Work to complete: Print every line of the rows below verbatim, from the first row to the last.

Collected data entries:
* * *
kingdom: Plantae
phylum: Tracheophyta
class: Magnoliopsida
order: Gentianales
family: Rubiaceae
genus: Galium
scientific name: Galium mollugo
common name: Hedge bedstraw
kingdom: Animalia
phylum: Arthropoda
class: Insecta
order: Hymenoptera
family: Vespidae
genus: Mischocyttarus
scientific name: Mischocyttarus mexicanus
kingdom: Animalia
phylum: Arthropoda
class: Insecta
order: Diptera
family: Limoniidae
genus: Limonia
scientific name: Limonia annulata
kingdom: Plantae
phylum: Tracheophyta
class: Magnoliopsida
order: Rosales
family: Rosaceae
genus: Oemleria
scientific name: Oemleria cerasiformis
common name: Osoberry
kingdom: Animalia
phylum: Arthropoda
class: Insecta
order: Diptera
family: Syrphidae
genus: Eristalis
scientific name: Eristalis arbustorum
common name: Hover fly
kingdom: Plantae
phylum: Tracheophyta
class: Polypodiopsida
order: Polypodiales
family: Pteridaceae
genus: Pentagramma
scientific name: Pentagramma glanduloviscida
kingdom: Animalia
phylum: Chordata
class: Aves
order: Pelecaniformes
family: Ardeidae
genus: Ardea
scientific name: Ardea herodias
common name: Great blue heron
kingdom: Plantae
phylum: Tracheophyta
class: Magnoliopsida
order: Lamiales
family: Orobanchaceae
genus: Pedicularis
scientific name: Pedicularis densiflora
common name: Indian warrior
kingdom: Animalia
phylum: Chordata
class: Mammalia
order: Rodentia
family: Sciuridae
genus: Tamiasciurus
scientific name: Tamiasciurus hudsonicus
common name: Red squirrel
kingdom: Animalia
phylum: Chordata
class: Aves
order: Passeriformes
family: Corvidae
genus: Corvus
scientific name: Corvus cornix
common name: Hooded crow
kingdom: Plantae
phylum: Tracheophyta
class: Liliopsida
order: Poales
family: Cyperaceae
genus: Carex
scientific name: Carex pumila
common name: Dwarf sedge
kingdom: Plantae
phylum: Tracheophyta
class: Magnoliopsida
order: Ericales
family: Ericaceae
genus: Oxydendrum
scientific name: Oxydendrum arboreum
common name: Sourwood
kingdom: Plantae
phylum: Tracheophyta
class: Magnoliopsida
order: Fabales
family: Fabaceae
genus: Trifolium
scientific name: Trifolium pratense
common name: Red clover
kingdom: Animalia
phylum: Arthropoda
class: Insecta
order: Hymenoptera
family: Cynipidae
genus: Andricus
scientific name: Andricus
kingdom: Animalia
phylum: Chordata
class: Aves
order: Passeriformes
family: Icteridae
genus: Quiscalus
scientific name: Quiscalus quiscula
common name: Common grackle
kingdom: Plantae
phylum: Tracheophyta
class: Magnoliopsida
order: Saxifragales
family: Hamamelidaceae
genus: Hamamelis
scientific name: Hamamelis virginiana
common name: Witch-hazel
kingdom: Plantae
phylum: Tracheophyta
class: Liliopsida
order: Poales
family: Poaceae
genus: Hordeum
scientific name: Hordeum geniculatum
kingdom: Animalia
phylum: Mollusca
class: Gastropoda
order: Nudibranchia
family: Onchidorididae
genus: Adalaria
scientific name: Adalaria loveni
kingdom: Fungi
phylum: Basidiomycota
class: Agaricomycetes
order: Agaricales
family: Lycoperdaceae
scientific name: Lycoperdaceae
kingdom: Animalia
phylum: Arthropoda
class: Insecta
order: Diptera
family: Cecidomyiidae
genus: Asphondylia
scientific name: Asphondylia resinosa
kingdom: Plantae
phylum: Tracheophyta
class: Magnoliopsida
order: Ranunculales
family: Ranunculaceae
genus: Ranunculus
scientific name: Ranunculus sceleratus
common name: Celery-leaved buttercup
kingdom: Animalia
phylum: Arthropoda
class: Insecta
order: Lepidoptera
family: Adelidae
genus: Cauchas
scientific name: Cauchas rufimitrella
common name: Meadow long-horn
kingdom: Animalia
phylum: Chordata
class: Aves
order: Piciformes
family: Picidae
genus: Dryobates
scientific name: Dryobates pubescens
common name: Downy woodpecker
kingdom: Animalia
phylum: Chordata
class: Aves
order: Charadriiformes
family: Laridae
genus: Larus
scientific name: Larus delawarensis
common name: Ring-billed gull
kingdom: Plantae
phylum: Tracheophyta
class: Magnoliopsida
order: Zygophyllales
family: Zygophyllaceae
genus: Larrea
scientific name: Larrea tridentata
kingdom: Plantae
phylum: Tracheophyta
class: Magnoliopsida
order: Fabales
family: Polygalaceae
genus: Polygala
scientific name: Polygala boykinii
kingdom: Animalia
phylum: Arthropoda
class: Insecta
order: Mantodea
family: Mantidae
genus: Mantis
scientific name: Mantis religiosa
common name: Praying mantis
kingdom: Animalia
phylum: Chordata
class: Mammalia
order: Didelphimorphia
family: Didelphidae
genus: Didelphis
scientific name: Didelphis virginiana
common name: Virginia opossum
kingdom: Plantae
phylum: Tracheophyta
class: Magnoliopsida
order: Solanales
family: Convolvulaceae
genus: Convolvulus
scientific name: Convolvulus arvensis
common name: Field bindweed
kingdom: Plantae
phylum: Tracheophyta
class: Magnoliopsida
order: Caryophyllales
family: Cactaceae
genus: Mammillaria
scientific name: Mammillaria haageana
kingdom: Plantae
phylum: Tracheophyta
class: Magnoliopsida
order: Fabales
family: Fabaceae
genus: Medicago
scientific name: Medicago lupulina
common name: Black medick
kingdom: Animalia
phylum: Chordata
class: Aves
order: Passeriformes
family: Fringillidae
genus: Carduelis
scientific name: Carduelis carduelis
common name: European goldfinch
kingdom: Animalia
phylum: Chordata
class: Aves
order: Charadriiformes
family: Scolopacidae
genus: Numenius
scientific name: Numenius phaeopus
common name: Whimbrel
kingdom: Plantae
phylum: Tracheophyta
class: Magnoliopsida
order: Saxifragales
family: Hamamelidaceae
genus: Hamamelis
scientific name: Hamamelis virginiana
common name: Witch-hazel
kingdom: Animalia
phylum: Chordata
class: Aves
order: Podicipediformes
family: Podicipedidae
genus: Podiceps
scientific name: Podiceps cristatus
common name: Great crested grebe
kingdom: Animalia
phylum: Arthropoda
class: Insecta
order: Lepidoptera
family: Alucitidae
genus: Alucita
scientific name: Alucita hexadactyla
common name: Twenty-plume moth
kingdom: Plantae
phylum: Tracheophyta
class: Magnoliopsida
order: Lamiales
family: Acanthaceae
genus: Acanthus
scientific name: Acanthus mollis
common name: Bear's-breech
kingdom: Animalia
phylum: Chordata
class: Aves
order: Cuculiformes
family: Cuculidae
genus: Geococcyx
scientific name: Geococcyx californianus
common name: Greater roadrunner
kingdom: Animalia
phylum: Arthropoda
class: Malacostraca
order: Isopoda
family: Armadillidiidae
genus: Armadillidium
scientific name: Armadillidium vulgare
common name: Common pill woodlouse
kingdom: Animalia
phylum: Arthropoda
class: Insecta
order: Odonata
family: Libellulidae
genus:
* * *
Correct output:
kingdom: Plantae
phylum: Tracheophyta
class: Magnoliopsida
order: Gentianales
family: Rubiaceae
genus: Galium
scientific name: Galium mollugo
common name: Hedge bedstraw
kingdom: Animalia
phylum: Arthropoda
class: Insecta
order: Hymenoptera
family: Vespidae
genus: Mischocyttarus
scientific name: Mischocyttarus mexicanus
kingdom: Animalia
phylum: Arthropoda
class: Insecta
order: Diptera
family: Limoniidae
genus: Limonia
scientific name: Limonia annulata
kingdom: Plantae
phylum: Tracheophyta
class: Magnoliopsida
order: Rosales
family: Rosaceae
genus: Oemleria
scientific name: Oemleria cerasiformis
common name: Osoberry
kingdom: Animalia
phylum: Arthropoda
class: Insecta
order: Diptera
family: Syrphidae
genus: Eristalis
scientific name: Eristalis arbustorum
common name: Hover fly
kingdom: Plantae
phylum: Tracheophyta
class: Polypodiopsida
order: Polypodiales
family: Pteridaceae
genus: Pentagramma
scientific name: Pentagramma glanduloviscida
kingdom: Animalia
phylum: Chordata
class: Aves
order: Pelecaniformes
family: Ardeidae
genus: Ardea
scientific name: Ardea herodias
common name: Great blue heron
kingdom: Plantae
phylum: Tracheophyta
class: Magnoliopsida
order: Lamiales
family: Orobanchaceae
genus: Pedicularis
scientific name: Pedicularis densiflora
common name: Indian warrior
kingdom: Animalia
phylum: Chordata
class: Mammalia
order: Rodentia
family: Sciuridae
genus: Tamiasciurus
scientific name: Tamiasciurus hudsonicus
common name: Red squirrel
kingdom: Animalia
phylum: Chordata
class: Aves
order: Passeriformes
family: Corvidae
genus: Corvus
scientific name: Corvus cornix
common name: Hooded crow
kingdom: Plantae
phylum: Tracheophyta
class: Liliopsida
order: Poales
family: Cyperaceae
genus: Carex
scientific name: Carex pumila
common name: Dwarf sedge
kingdom: Plantae
phylum: Tracheophyta
class: Magnoliopsida
order: Ericales
family: Ericaceae
genus: Oxydendrum
scientific name: Oxydendrum arboreum
common name: Sourwood
kingdom: Plantae
phylum: Tracheophyta
class: Magnoliopsida
order: Fabales
family: Fabaceae
genus: Trifolium
scientific name: Trifolium pratense
common name: Red clover
kingdom: Animalia
phylum: Arthropoda
class: Insecta
order: Hymenoptera
family: Cynipidae
genus: Andricus
scientific name: Andricus
kingdom: Animalia
phylum: Chordata
class: Aves
order: Passeriformes
family: Icteridae
genus: Quiscalus
scientific name: Quiscalus quiscula
common name: Common grackle
kingdom: Plantae
phylum: Tracheophyta
class: Magnoliopsida
order: Saxifragales
family: Hamamelidaceae
genus: Hamamelis
scientific name: Hamamelis virginiana
common name: Witch-hazel
kingdom: Plantae
phylum: Tracheophyta
class: Liliopsida
order: Poales
family: Poaceae
genus: Hordeum
scientific name: Hordeum geniculatum
kingdom: Animalia
phylum: Mollusca
class: Gastropoda
order: Nudibranchia
family: Onchidorididae
genus: Adalaria
scientific name: Adalaria loveni
kingdom: Fungi
phylum: Basidiomycota
class: Agaricomycetes
order: Agaricales
family: Lycoperdaceae
scientific name: Lycoperdaceae
kingdom: Animalia
phylum: Arthropoda
class: Insecta
order: Diptera
family: Cecidomyiidae
genus: Asphondylia
scientific name: Asphondylia resinosa
kingdom: Plantae
phylum: Tracheophyta
class: Magnoliopsida
order: Ranunculales
family: Ranunculaceae
genus: Ranunculus
scientific name: Ranunculus sceleratus
common name: Celery-leaved buttercup
kingdom: Animalia
phylum: Arthropoda
class: Insecta
order: Lepidoptera
family: Adelidae
genus: Cauchas
scientific name: Cauchas rufimitrella
common name: Meadow long-horn
kingdom: Animalia
phylum: Chordata
class: Aves
order: Piciformes
family: Picidae
genus: Dryobates
scientific name: Dryobates pubescens
common name: Downy woodpecker
kingdom: Animalia
phylum: Chordata
class: Aves
order: Charadriiformes
family: Laridae
genus: Larus
scientific name: Larus delawarensis
common name: Ring-billed gull
kingdom: Plantae
phylum: Tracheophyta
class: Magnoliopsida
order: Zygophyllales
family: Zygophyllaceae
genus: Larrea
scientific name: Larrea tridentata
kingdom: Plantae
phylum: Tracheophyta
class: Magnoliopsida
order: Fabales
family: Polygalaceae
genus: Polygala
scientific name: Polygala boykinii
kingdom: Animalia
phylum: Arthropoda
class: Insecta
order: Mantodea
family: Mantidae
genus: Mantis
scientific name: Mantis religiosa
common name: Praying mantis
kingdom: Animalia
phylum: Chordata
class: Mammalia
order: Didelphimorphia
family: Didelphidae
genus: Didelphis
scientific name: Didelphis virginiana
common name: Virginia opossum
kingdom: Plantae
phylum: Tracheophyta
class: Magnoliopsida
order: Solanales
family: Convolvulaceae
genus: Convolvulus
scientific name: Convolvulus arvensis
common name: Field bindweed
kingdom: Plantae
phylum: Tracheophyta
class: Magnoliopsida
order: Caryophyllales
family: Cactaceae
genus: Mammillaria
scientific name: Mammillaria haageana
kingdom: Plantae
phylum: Tracheophyta
class: Magnoliopsida
order: Fabales
family: Fabaceae
genus: Medicago
scientific name: Medicago lupulina
common name: Black medick
kingdom: Animalia
phylum: Chordata
class: Aves
order: Passeriformes
family: Fringillidae
genus: Carduelis
scientific name: Carduelis carduelis
common name: European goldfinch
kingdom: Animalia
phylum: Chordata
class: Aves
order: Charadriiformes
family: Scolopacidae
genus: Numenius
scientific name: Numenius phaeopus
common name: Whimbrel
kingdom: Plantae
phylum: Tracheophyta
class: Magnoliopsida
order: Saxifragales
family: Hamamelidaceae
genus: Hamamelis
scientific name: Hamamelis virginiana
common name: Witch-hazel
kingdom: Animalia
phylum: Chordata
class: Aves
order: Podicipediformes
family: Podicipedidae
genus: Podiceps
scientific name: Podiceps cristatus
common name: Great crested grebe
kingdom: Animalia
phylum: Arthropoda
class: Insecta
order: Lepidoptera
family: Alucitidae
genus: Alucita
scientific name: Alucita hexadactyla
common name: Twenty-plume moth
kingdom: Plantae
phylum: Tracheophyta
class: Magnoliopsida
order: Lamiales
family: Acanthaceae
genus: Acanthus
scientific name: Acanthus mollis
common name: Bear's-breech
kingdom: Animalia
phylum: Chordata
class: Aves
order: Cuculiformes
family: Cuculidae
genus: Geococcyx
scientific name: Geococcyx californianus
common name: Greater roadrunner
kingdom: Animalia
phylum: Arthropoda
class: Malacostraca
order: Isopoda
family: Armadillidiidae
genus: Armadillidium
scientific name: Armadillidium vulgare
common name: Common pill woodlouse
kingdom: Animalia
phylum: Arthropoda
class: Insecta
order: Odonata
family: Libellulidae
genus:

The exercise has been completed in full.